BEGIN
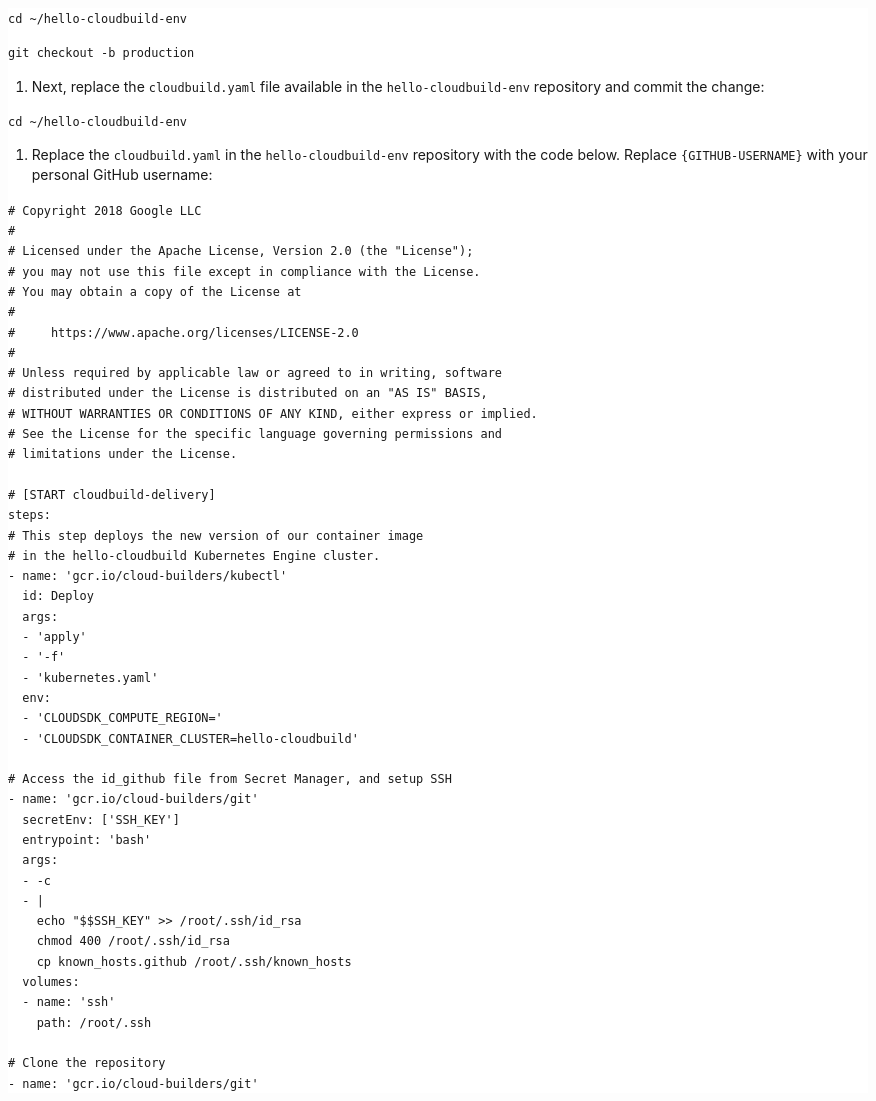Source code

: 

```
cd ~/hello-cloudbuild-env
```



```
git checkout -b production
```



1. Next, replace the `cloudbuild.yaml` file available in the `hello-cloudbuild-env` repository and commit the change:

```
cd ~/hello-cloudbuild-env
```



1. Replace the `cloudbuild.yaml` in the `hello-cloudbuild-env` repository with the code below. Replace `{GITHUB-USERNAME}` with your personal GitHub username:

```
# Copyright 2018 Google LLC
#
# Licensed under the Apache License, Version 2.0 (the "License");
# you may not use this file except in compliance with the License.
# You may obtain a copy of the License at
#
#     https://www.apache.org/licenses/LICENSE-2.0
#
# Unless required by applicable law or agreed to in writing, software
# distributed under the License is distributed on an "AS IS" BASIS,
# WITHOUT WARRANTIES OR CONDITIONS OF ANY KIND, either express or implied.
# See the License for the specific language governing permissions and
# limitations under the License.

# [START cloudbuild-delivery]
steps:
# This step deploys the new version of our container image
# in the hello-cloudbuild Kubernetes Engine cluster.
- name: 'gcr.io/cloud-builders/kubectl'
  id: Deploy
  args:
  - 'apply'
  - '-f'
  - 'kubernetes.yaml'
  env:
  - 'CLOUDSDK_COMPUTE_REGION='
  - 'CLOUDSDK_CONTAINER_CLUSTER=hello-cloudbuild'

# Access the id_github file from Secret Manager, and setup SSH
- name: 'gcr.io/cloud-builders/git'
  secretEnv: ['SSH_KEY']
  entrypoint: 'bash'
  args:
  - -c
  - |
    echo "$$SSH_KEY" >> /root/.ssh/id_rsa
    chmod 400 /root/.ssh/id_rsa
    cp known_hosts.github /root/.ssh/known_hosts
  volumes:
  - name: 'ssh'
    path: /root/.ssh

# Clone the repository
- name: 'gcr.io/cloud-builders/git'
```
END
#### [Task brief]
Nothing but the pictures may be dropped as you repeat the listing above exactly.

#### [Answer to the problem]
Source code

: 

```
cd ~/hello-cloudbuild-env
```



```
git checkout -b production
```



1. Next, replace the `cloudbuild.yaml` file available in the `hello-cloudbuild-env` repository and commit the change:

```
cd ~/hello-cloudbuild-env
```



1. Replace the `cloudbuild.yaml` in the `hello-cloudbuild-env` repository with the code below. Replace `{GITHUB-USERNAME}` with your personal GitHub username:

```
# Copyright 2018 Google LLC
#
# Licensed under the Apache License, Version 2.0 (the "License");
# you may not use this file except in compliance with the License.
# You may obtain a copy of the License at
#
#     https://www.apache.org/licenses/LICENSE-2.0
#
# Unless required by applicable law or agreed to in writing, software
# distributed under the License is distributed on an "AS IS" BASIS,
# WITHOUT WARRANTIES OR CONDITIONS OF ANY KIND, either express or implied.
# See the License for the specific language governing permissions and
# limitations under the License.

# [START cloudbuild-delivery]
steps:
# This step deploys the new version of our container image
# in the hello-cloudbuild Kubernetes Engine cluster.
- name: 'gcr.io/cloud-builders/kubectl'
  id: Deploy
  args:
  - 'apply'
  - '-f'
  - 'kubernetes.yaml'
  env:
  - 'CLOUDSDK_COMPUTE_REGION='
  - 'CLOUDSDK_CONTAINER_CLUSTER=hello-cloudbuild'

# Access the id_github file from Secret Manager, and setup SSH
- name: 'gcr.io/cloud-builders/git'
  secretEnv: ['SSH_KEY']
  entrypoint: 'bash'
  args:
  - -c
  - |
    echo "$$SSH_KEY" >> /root/.ssh/id_rsa
    chmod 400 /root/.ssh/id_rsa
    cp known_hosts.github /root/.ssh/known_hosts
  volumes:
  - name: 'ssh'
    path: /root/.ssh

# Clone the repository
- name: 'gcr.io/cloud-builders/git'
```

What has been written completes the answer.